Tomas Bergström criticizes how what is really a “feared” contagion has become a “confirmed” contagion. More research is needed here. Bergström believes that it is not yet possible to say with certainty how it is transmitted:

– This is an increase in spread of up to 70 percent, but there is no reliable data that infectivity increases. And something has to spread and now it turns out to be this variant that has taken over and is now spreading, he says.

– But it may be that mutations are more contagious, but nobody knows for sure.

The South African variant It has also been said to be even more contagious than the British.

But that doesn’t seem to be the case.
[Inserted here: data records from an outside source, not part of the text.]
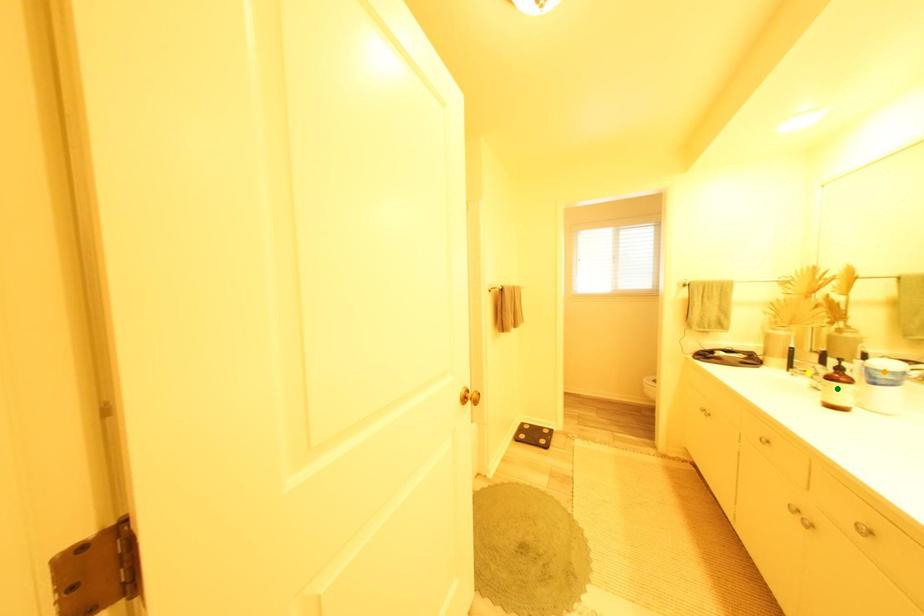
Order these from nearest to farthest:
1. green point
2. yellow point
3. orange point

1. orange point
2. green point
3. yellow point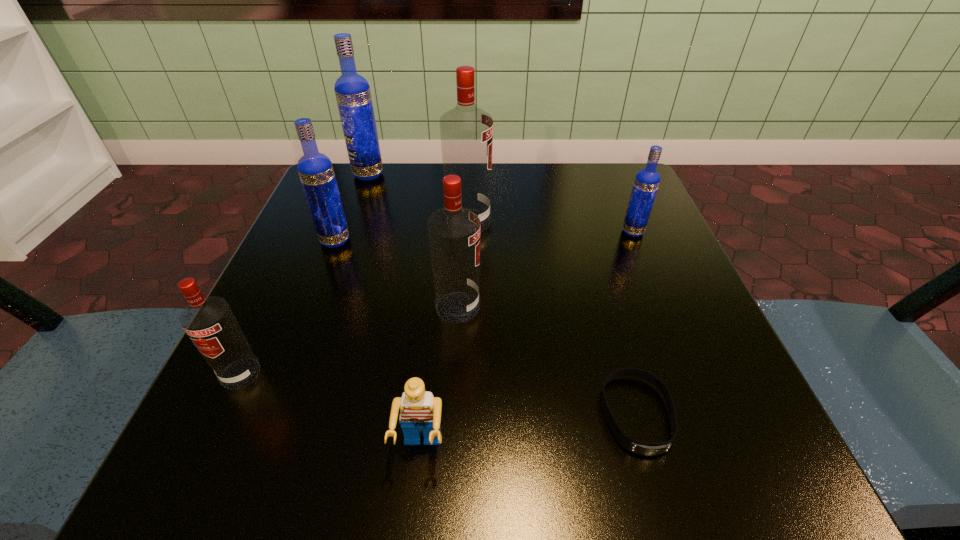
At what (x,y) coordinates should I click in order to perform the action: click on empty location between the seventh tallest object and the second biggest blue vodka. Please return your answer as a coordinate pair (x, y). Image resolution: width=960 pixels, height=540 pixels. Looking at the image, I should click on (378, 345).

I want to click on free space between the second smallest blue vodka and the rightmost vodka, so click(x=484, y=236).

Where is `free space between the second smallest blue vodka and the biggest red vodka`? free space between the second smallest blue vodka and the biggest red vodka is located at coordinates (402, 231).

This screenshot has width=960, height=540. What are the coordinates of `free spot between the farthest blue vodka and the second biggest blue vodka` in the screenshot? It's located at (351, 208).

Identify the location of vacant area between the second nearest red vodka and the Lego. (440, 378).

Image resolution: width=960 pixels, height=540 pixels. Find the location of `empty space that is in between the Lego and the shortest object`. empty space that is in between the Lego and the shortest object is located at coordinates (529, 432).

Locate an element on the screen. The height and width of the screenshot is (540, 960). free space between the second biggest blue vodka and the second object from right to left is located at coordinates (486, 327).

Identify the location of unoccupied area between the second object from right to left and the rightmost vodka. (635, 323).

Locate an element on the screen. object that is the sixth closest to the Lego is located at coordinates coord(647,180).

Locate an element on the screen. object that is the fifth nearest to the nearest red vodka is located at coordinates (643, 448).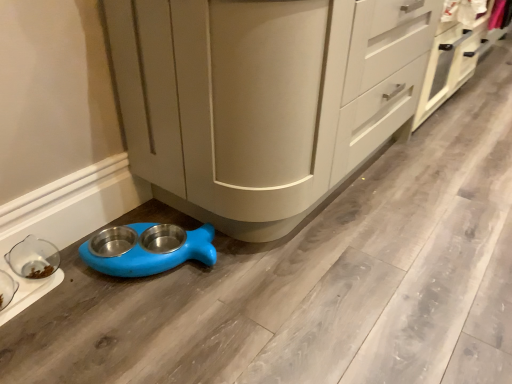
Where is `vacant space in between transparent glass bowl at lower left, which is the first appliance from left to right, and blue plastic pet feeder at lower left, which is the 2th appliance from left to right`? The width and height of the screenshot is (512, 384). vacant space in between transparent glass bowl at lower left, which is the first appliance from left to right, and blue plastic pet feeder at lower left, which is the 2th appliance from left to right is located at coordinates (92, 286).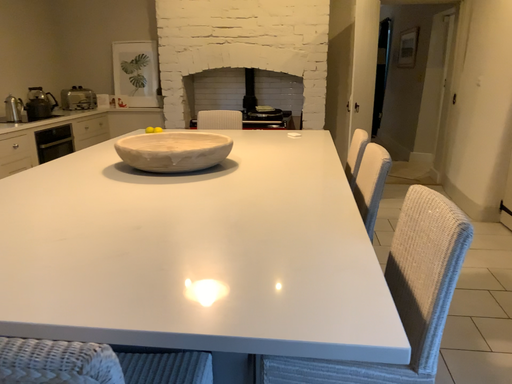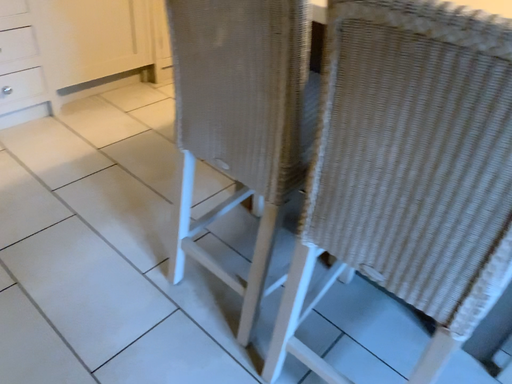
Question: How did the camera likely rotate when shooting the video?

Choices:
 (A) rotated downward
 (B) rotated upward

Answer: (A)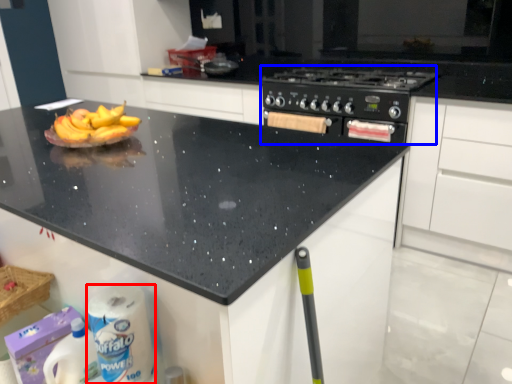
Question: Which object appears farthest to the camera in this image, toilet paper (highlighted by a red box) or appliance (highlighted by a blue box)?

Choices:
 (A) toilet paper
 (B) appliance

Answer: (B)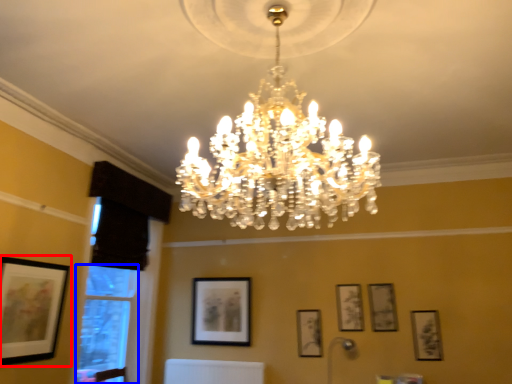
Question: Which object appears farthest to the camera in this image, picture frame (highlighted by a red box) or window (highlighted by a blue box)?

Choices:
 (A) picture frame
 (B) window

Answer: (B)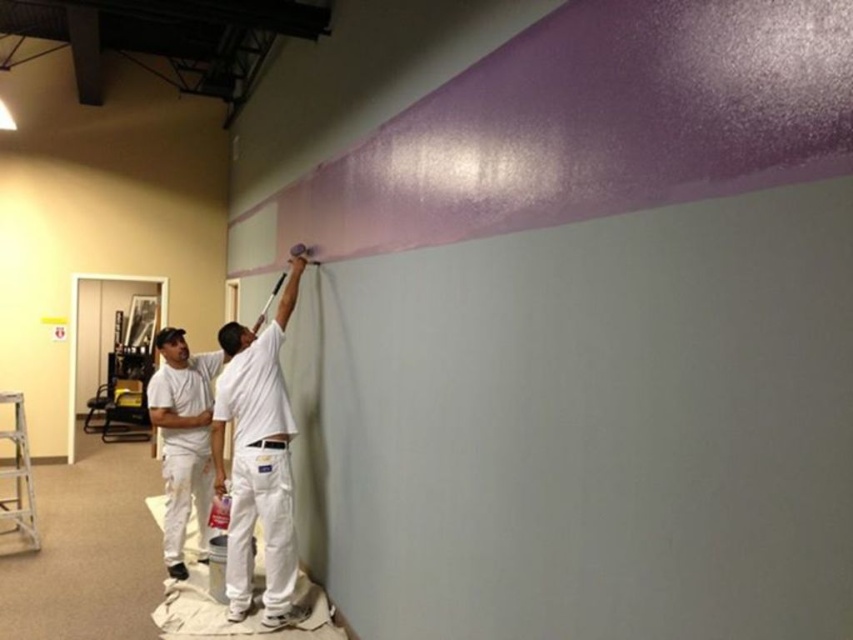
Is white matte shirt at upper center shorter than white matte paint at lower left?

No.

Is point (279, 410) positioned in front of point (218, 353)?

Yes, point (279, 410) is closer to viewer.

Where is `white matte shirt at upper center`? Image resolution: width=853 pixels, height=640 pixels. white matte shirt at upper center is located at coordinates (257, 460).

Who is lower down, white matte paint at lower left or aluminum metallic ladder at lower left?

aluminum metallic ladder at lower left

Which of these two, white matte paint at lower left or aluminum metallic ladder at lower left, stands shorter?

With less height is aluminum metallic ladder at lower left.

Does point (173, 344) come in front of point (22, 490)?

That is True.

Locate an element on the screen. white matte paint at lower left is located at coordinates (183, 438).

Who is positioned more to the left, white matte shirt at upper center or aluminum metallic ladder at lower left?

Positioned to the left is aluminum metallic ladder at lower left.

Is white matte shirt at upper center further to the viewer compared to aluminum metallic ladder at lower left?

That is False.

Is point (252, 438) in front of point (15, 490)?

Yes, it is in front of point (15, 490).

You are a GUI agent. You are given a task and a screenshot of the screen. Output one action in this format:
    pyautogui.click(x=<x>, y=<y>)
    Task: Click on the white matte shirt at upper center
    Image resolution: width=853 pixels, height=640 pixels.
    Given the screenshot: What is the action you would take?
    pyautogui.click(x=257, y=460)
On Tuesday, Maria Van Kerkhove, an epidemiologist at the WHO, said there was no evidence that the mutation in the coronavirus detected in South Africa was more contagious than the one detected in the United Kingdom.

According to Tomas Bergström, the British mutation would have to spread much more if it were really more contagious. Something that remains to be shown. Instead, it is seen how those infected are young, up to 20 years old, in the southeast of England. But if infectivity is really general, it should apply to all ages. However, there is a possibility that the infection appears for the first time in the younger age groups, says Tomas Bergström.

Information also arrived on Monday that the South African mutation would also be more difficult to protect against the vaccine.

“In theory, it is a reasonable concern that the South African variant may be more resistant,” Professor Shabir Madhi told the BBC.

Something that Tomas Bergström has yet to see any evidence for:

– That claim is not supported yet, but I think it will work with vaccination, says Tomas Bergström.

According to Tomas Bergström, it may be enough that we have a virus, sars-cov2, which thrives very well during the winter months and can be transmitted through the air and get an extra boost during Christmas shopping to explain the increasing spread and that more people are infected:

– No new variants are needed to explain this spread.

Now Tomas Bergström waits that there is data from cultures in cell cultures that can show how virus variants multiply there. But so far, all reports of the virus are based on epidemiological studies, which are not supported by experimental or laboratory experiments.

– We have measles, mumps and rubella, fifty-year-old viruses, where the vaccine still works well, despite the fact that all three change much more than the coronavirus.